Friday, June 3, 2016

Criminal Breach of Trust (CBT)

The fundamentals of the employer-employee relationship is based on the principals of fiduciary trusts.
When the basic fundamental of the relationship is breached by either party, then there is sufficient excuse or reason for the relationship to end i.e. employment.

Action by an employee that will be categorized as a misconduct that is also in breach of the relationship will justify for a summary dismissal from the employment.
Misconducts such as acts of fraudulent, forgeries and theft will cause the Company to lose faith and confidence on an employee that warrants for immediate release of employment, that is DISMISSAL. Such criminal in nature acts are also categorized as Criminal Breach of Trust (CBT) that also prosecutable under the criminal law.  

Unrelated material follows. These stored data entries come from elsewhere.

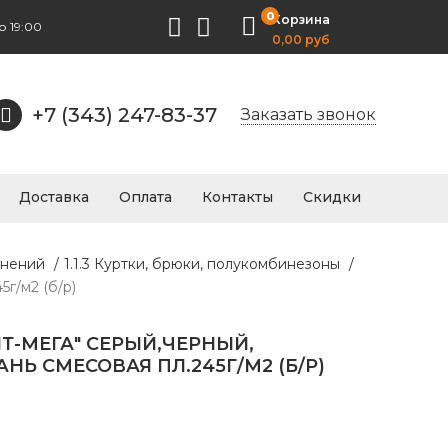
0
Корзина
о 19:00
0,00 руб
+7 (343) 247-83-37
Заказать звонок
Доставка
Оплата
Контакты
Скидки
знений
/
1.1.3 Куртки, брюки, полукомбинезоны
/
г/м2 (б/р)
Т-МЕГА" СЕРЫЙ,ЧЕРНЫЙ,
НЬ СМЕСОВАЯ ПЛ.245Г/М2 (Б/Р)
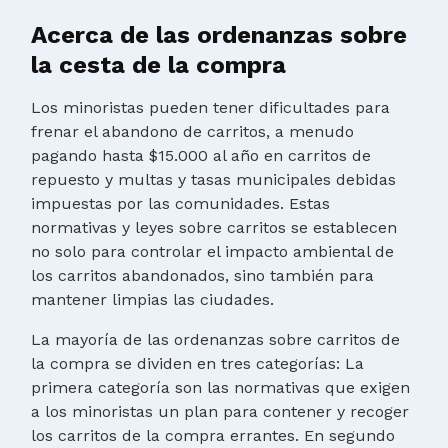
Acerca de las ordenanzas sobre
la cesta de la compra
Los minoristas pueden tener dificultades para
frenar el abandono de carritos, a menudo
pagando hasta $15.000 al año en carritos de
repuesto y multas y tasas municipales debidas
impuestas por las comunidades. Estas
normativas y leyes sobre carritos se establecen
no solo para controlar el impacto ambiental de
los carritos abandonados, sino también para
mantener limpias las ciudades.
La mayoría de las ordenanzas sobre carritos de
la compra se dividen en tres categorías: La
primera categoría son las normativas que exigen
a los minoristas un plan para contener y recoger
los carritos de la compra errantes. En segundo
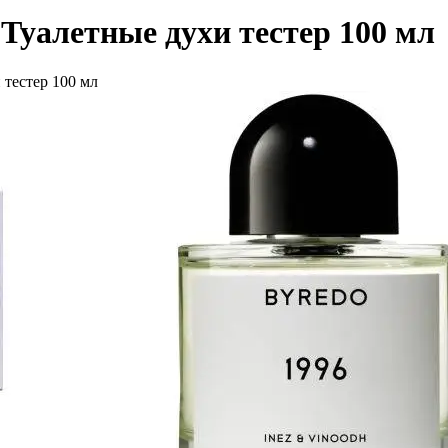
Туалетные духи тестер 100 мл
тестер 100 мл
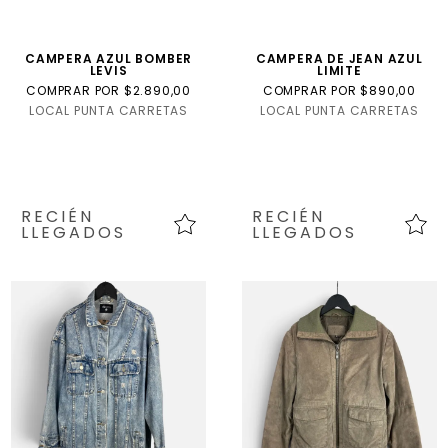
CAMPERA AZUL BOMBER
CAMPERA DE JEAN AZUL
LEVIS
LIMITE
COMPRAR POR $2.890,00
COMPRAR POR $890,00
LOCAL PUNTA CARRETAS
LOCAL PUNTA CARRETAS
RECIÉN
RECIÉN
LLEGADOS
LLEGADOS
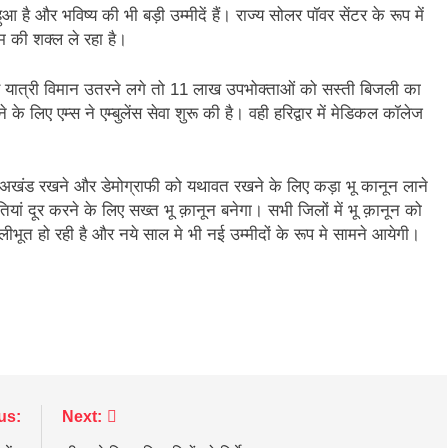
 है और भविष्य की भी बड़ी उम्मीदें हैं। राज्य सोलर पॉवर सेंटर के रूप में
यम की शक्ल ले रहा है।
ीटर यात्री विमान उतरने लगे तो 11 लाख उपभोक्ताओं को सस्ती बिजली का
े के लिए एम्स ने एम्बुलेंस सेवा शुरू की है। वही हरिद्वार में मेडिकल कॉलेज
ो अखंड रखने और डेमोग्राफी को यथावत रखने के लिए कड़ा भू कानून लाने
ंगतियां दूर करने के लिए सख्त भू क़ानून बनेगा। सभी जिलों में भू क़ानून को
ूत हो रही है और नये साल मे भी नई उम्मीदों के रूप मे सामने आयेगी।
us:
Next:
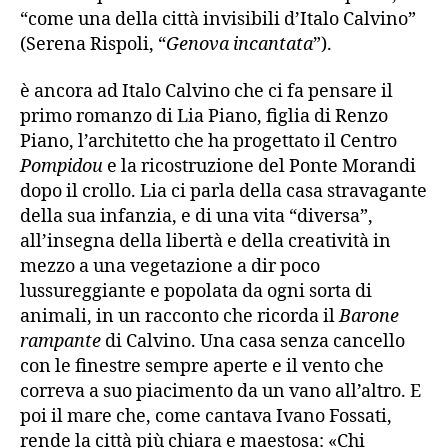
“come una della città invisibili d’Italo Calvino”
(Serena Rispoli, “
Genova incantata
”).
è ancora ad Italo Calvino che ci fa pensare il
primo romanzo di Lia Piano, figlia di Renzo
Piano, l’architetto che ha progettato il Centro
Pompidou
e la ricostruzione del Ponte Morandi
dopo il crollo. Lia ci parla della casa stravagante
della sua infanzia, e di una vita “diversa”,
all’insegna della libertà e della creatività in
mezzo a una vegetazione a dir poco
lussureggiante e popolata da ogni sorta di
animali, in un racconto che ricorda il
Barone
rampante
di Calvino. Una casa senza cancello
con le finestre sempre aperte e il vento che
correva a suo piacimento da un vano all’altro. E
poi il mare che, come cantava Ivano Fossati,
rende la città più chiara e maestosa: «Chi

In the Industrial Court case of SOIL DYNAMICS (M) Sdn. Bhd. v. YONG FUI KIEW [2005] 2 ILR 817:
"... the relationship between an employer and an employee is of a fiduciary character and if the employee does an act which is inconsistent with the fiduciary relationship then it will be an act of bad faith for which his services can be terminated”.

Also in the case of Court of Appeal of Telekom Malaysia Kawasan Utara v. Krishnan Kutty Sanguni Nair & Anor [2002] 3 CLJ 314 (“Telekom case”) clearly stated the standard of proof required to be met even where criminal related misconducts are concerned. The Court of Appeal in the Telekom case held as follows:-
“Thus, we can see that the preponderant view is that the Industrial Court, when hearing a claim of unjust dismissal, even where the ground is one of dishonest act, including “theft”, is not required to be satisfied beyond reasonable doubt that the employee has “committed the offence”, as in a criminal prosecution …”.

Similarly should the act of Criminal Breach of Trust (CBT) were reported to the authority, criminal proceeding of the act will take place and the court may impose a much heavier punishment such as the reported case of the Sessions Court attached with this email where the court has ordered rotan lashes to a CBT case of an employee from a MNC as reported by the RakyatPost here.  

Wednesday, June 1, 2016

Insubordination

Uttering or even verbally threatening another employee or to make things worse, to one's superior is a major misconduct. Some may say that they did not mean what they say but still, the incident has happened. Such act is also consider insubordination, as the said action is not a required or desired action of an employee of any company. 

Briefly, abuse is not limited to physical assault but verbal assault as well. Especially threatening statement that is seen to be a gross misconduct that risks others’ safety.

And on the grounds of insubordination, an employee MUST NOT disobey any legal instruction which is also considered as gross misconduct.

Another case cited is Ngeow Voon Yean v. Sungei Wang Plaza Sdn. Bhd/Landmarks Holdings Bhd. [2006] 3 ILR 1717 where the court stressed –


“From the case law, it is clear that the duty of obedience is confined to compliance with the lawful and reasonable orders of an employer and as such the concept of an order being manifestly wrong has no part in the doctrine of superior orders. To that extent the Court of Appeal erred when it made an exception to the general rule on superior orders when stating that an employee is entitled to disobey the orders of his superior if he, the employee, is aware that such orders are manifestly wrong. However, that exception holds good in military or criminal law as seen from the case of PP v. Tengku Mahmood Iskandar [1973] 1 LNS 124; [1973] 1 MLJ 128 where it was held that "a soldier is not protected where the order is grossly illegal."